PASSAGE FOR REVIEW:
+--

What, are they going to check every page every day? Yea, ok I have some land in florida to sell you and a cheap bridge in New York...
After all Google itself will rank Wiki in the top 5 for any page it puts up - regardless of content.
Let's see how much longer that lasts after this announcement from the Wiki Founder. Or, after the launch of their search engine. ;)
ODP, there's still a chance... ;)
Mr Wales said. "Computers are notoriously bad at making such judgments, so algorithmic search has to go about it in a roundabout way.
"But we have a really great method for doing that ourselves," he added. "We just look at the page. It usually only takes a second to figure out if the page is good,so the key here is building a community of trust that can do that."
One wonders where he is going to get this community that he can trust.
ODP never managed it, Wikipedia has not managed it.
The need for volunteers will always create communities who are either self interested in promoting their own sites at the expense of competitors or power hungry in advancing themselves in the community.
In addition sites could be reviewed as a pyramid - once a spam page is found on a given level indexing stops for a period - until problems are fixed.
joined:June 2, 2003
Let's not forget that it's commercial search that pays the bills, that is, it's income and profits - from advertisers - ultimately it's commercial or business search - that makes any 'search platform' viable.
What happens come the day that the CGM 'producers' - the free labor market - awaken to the idea that their noble efforts have actually been rendered in service of someone else's profits and elaborate lifestyle? Once nobility as motive is eradicated due to avarice of those seeking to exploit someone else's good nature and good will what's left? Ego gratification? Once it is realized that ego doesn't pay the bills for long then what?
Next up: Communal Media, where the producer's of value=content own the company=content, inasmuch as 'the company' and 'the value of the company' IS the content.
Writer's commune? Publisher's commune? Communal media will be the outcome, where collectivization of people with common publishing interests and community ownership of the media make perfect sense, particularly in the age of disintermediation. (In this regard, the move of Adsense towards supporting multiple accounts within a community platform is a step in that direction. A few more tweaks in the model and the "fuel" for the movement will be in the pipeline.)
Publishing platforms are now a dime a dozen so who needs a venture capitalist to suck the profits from one's creativity?

+--

INFORMATION PROVIDED:
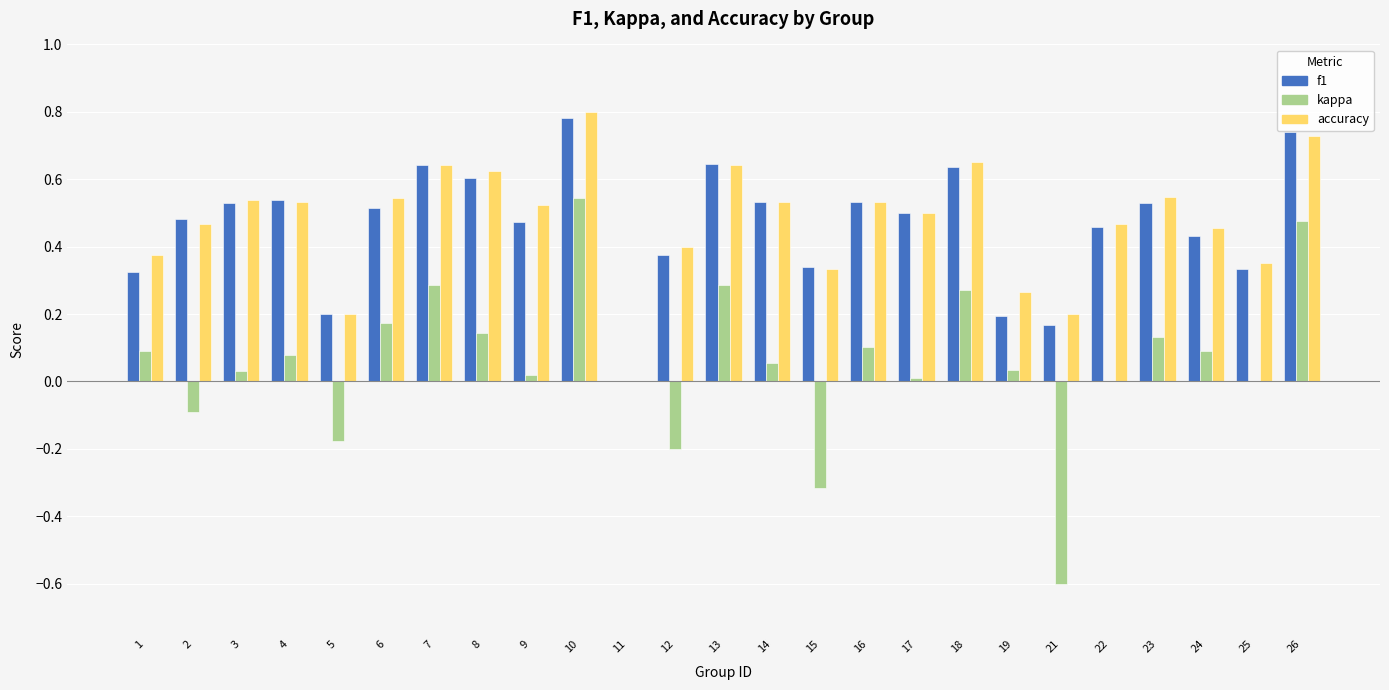

At which label is f1 closest to 0?

11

+--

TASK DESCRIPTION: Give the forum discussion again from "ODP, there's still" up to and including "he can trust.", substituting "network" for "community" wherever it occurs.

SOLUTION FOR THIS TASK:
ODP, there's still a chance... ;)
Mr Wales said. "Computers are notoriously bad at making such judgments, so algorithmic search has to go about it in a roundabout way.
"But we have a really great method for doing that ourselves," he added. "We just look at the page. It usually only takes a second to figure out if the page is good,so the key here is building a network of trust that can do that."
One wonders where he is going to get this network that he can trust.